Seth looked hard at his visitor, and thought of one whom his mother had often talked of; but did not like to put an abrupt question, though he imagined the stranger's features strongly resembled his parent's.
"Are working people in Leicestershire usually so uncomfortably situated as you appear to be?" asked the stranger, in a tone of deep commiseration which he appeared to be unable to control.
Seth Thompson and his wife looked uneasily at each other, and then fixed their gaze on the floor.
"Why, sir," replied Seth, blushing more deeply than before, "we married very betime, and our family, you see, has grown very fast; we hope things will mend a little with us when some o' the children are old enough to earn a little. We've only been badly off as yet, but you'd find a many not much better off, sir, I assure you, in Hinckley and elsewhere."
The stranger paused again, and the working of his features manifested strong inward feeling.
"I see nothing but potatoes," he resumed; "I hope your meal is unusually poor to-day, and that you and your family generally have a little meat at dinner."
"Meat, sir!" exclaimed Seth; "we have not known what it is to set a bit of meat before our children more than three times since the first was born; we usually had a little for our Sunday dinner when we were first married, but we can't afford it now!"
"Good God!" cried the stranger, with a look that demonstrated his agony of grief and indignation, "is this England,—the happy England, that I have heard the blacks in the West Indies talk of as a Paradise?"

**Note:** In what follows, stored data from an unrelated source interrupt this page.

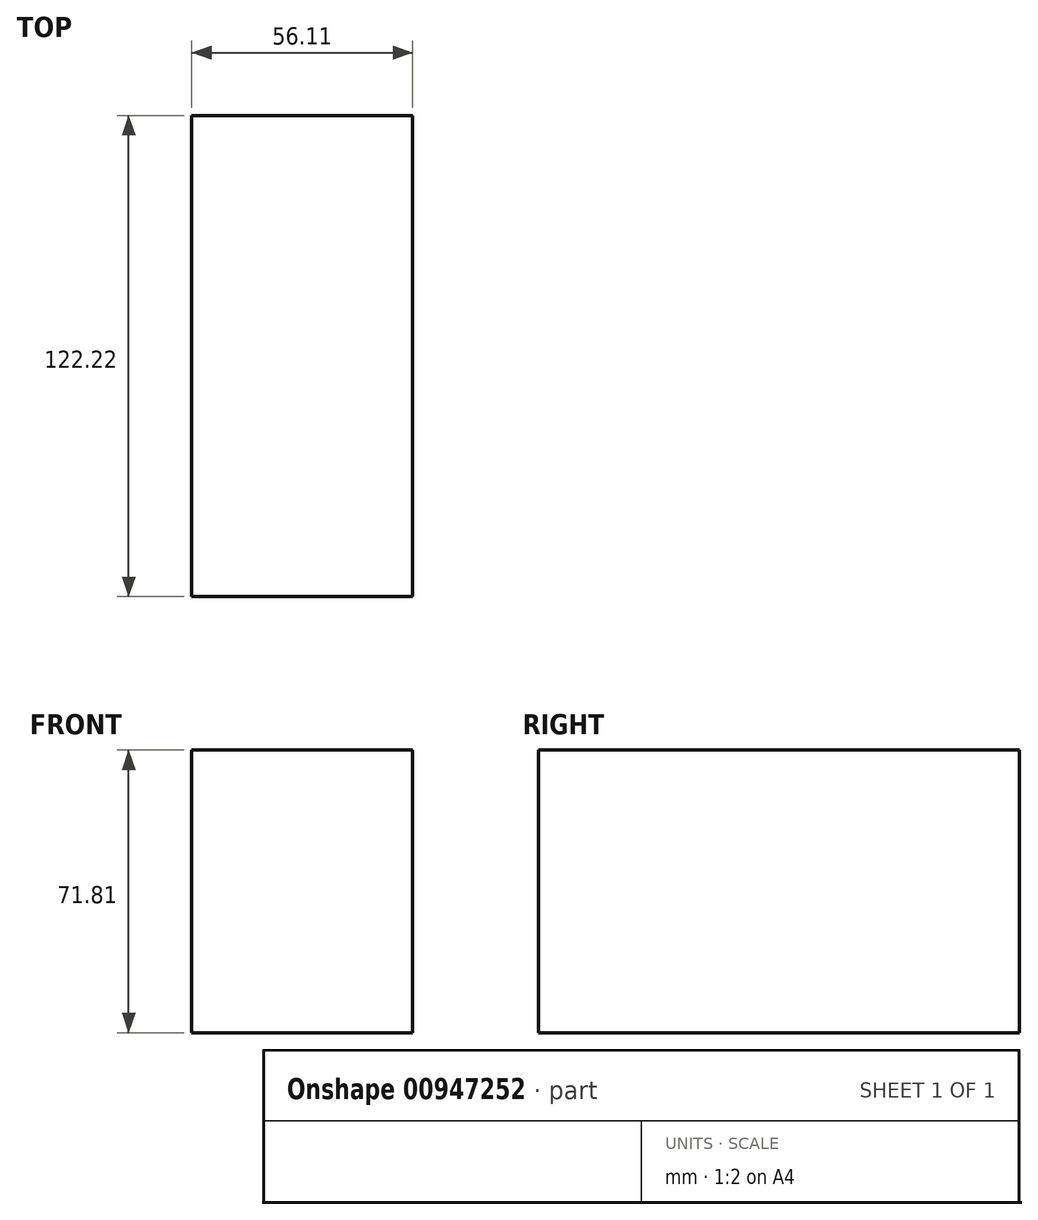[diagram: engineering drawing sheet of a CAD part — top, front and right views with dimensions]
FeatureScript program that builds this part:
annotation { "Feature Type Name" : "Feature", "Feature Type Description" : "" }
export const myFeature = defineFeature(function(context is Context, id is Id, definition is map)
    precondition{}
    {
        {
            var Q0;
            Q0=qCreatedBy(makeId("Front.planeOp"),FACE);
            var sketch = newSketch(context, id + "F0", { "sketchPlane" : qUnion([Q0])});
            skLineSegment(sketch, "E0.bottom", {"start": v(0, 0) * mm, "end": v(56.1, 0) * mm});
            skLineSegment(sketch, "E0.top", {"start": v(0, 71.81) * mm, "end": v(56.1, 71.81) * mm});
            skLineSegment(sketch, "E0.left", {"start": v(0, 0) * mm, "end": v(0, 71.81) * mm});
            skLineSegment(sketch, "E0.right", {"start": v(56.1, 0) * mm, "end": v(56.1, 71.81) * mm});
            skSolve(sketch);
        }
        {
            var Q0;
            Q0=makeQuery(id+"F0.imprint","IMPRINT",FACE,{"disambiguationData":[TD([[makeQuery(id+"F0.imprint","IMPRINT",EDGE,{"derivedFrom":sQuery(id+"F0.wireOp",EDGE,"E0.bottom")}),1.0]])]});
            extrude(context, id + "F1", {"entities" : qUnion([Q0]), "depth" : 122.22 * mm, "offsetDistance" : 25 * mm});
        }
    });
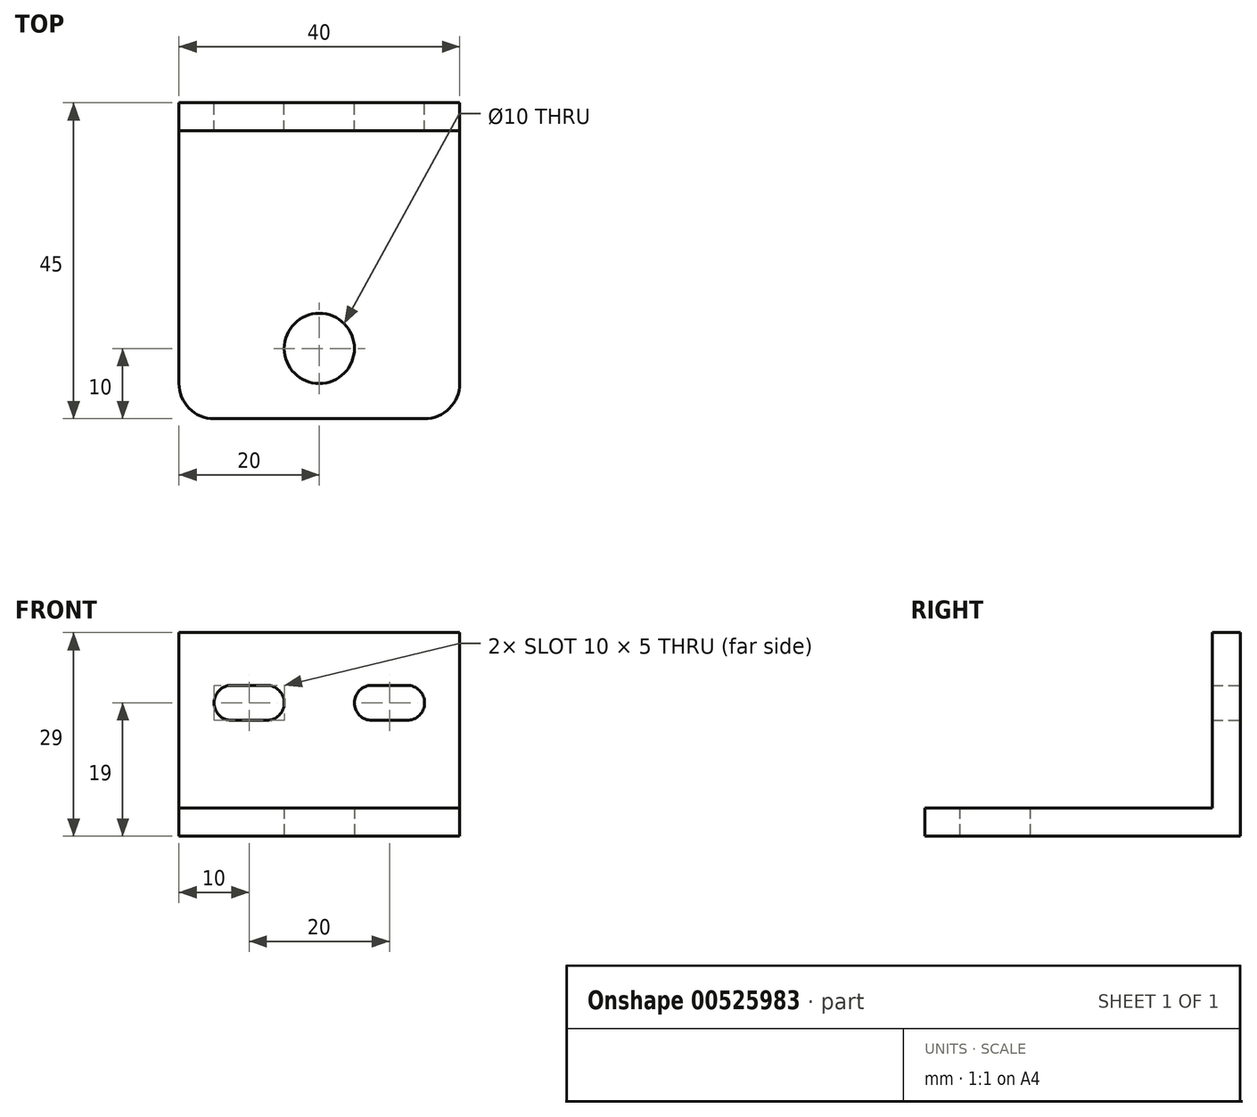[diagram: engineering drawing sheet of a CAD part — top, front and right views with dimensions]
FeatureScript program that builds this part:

"Are you my mother's brother? Is your name Elijah Greenwood?" asked Seth Thompson, unable longer to restrain the question.
"Yes," replied the visitor, and sat down upon Seth's rude seat, to recover his self-possession.—
That was a happy visit for poor Seth Thompson, and his wife and children. His mother had often talked of her only brother who went for a sailor when a boy, and was reported to be settled in some respectable situation in the West Indies, but concerning whom she never received any certain information. Elijah Greenwood had suddenly become rich, by the death of a childless old planter, whom he had faithfully served, and who had left him his entire estate. England was Elijah's first thought, when this circumstance took place; and, as soon as he could settle his new possession under some careful and trusty superintendence till his return, he had taken ship, and come to his native country and shire. By inquiry at the inn, he had learnt the afflictive fact of his sister's death, but had been guided to the poverty-stricken habitation of her son.
That was the last night that Seth Thompson and his children slept on their hard straw sacks on the floor,—the last day that they wore rags and tatters, and dined upon potatoes and salt. Seth's uncle placed him in a comfortable cottage, bought him suitable furniture, gave him a purse of 50_l._ for ready money, and promised him a half-yearly remittance from Jamaica, for the remainder of his, the uncle's, life, with a certainty of a considerable sum at his death.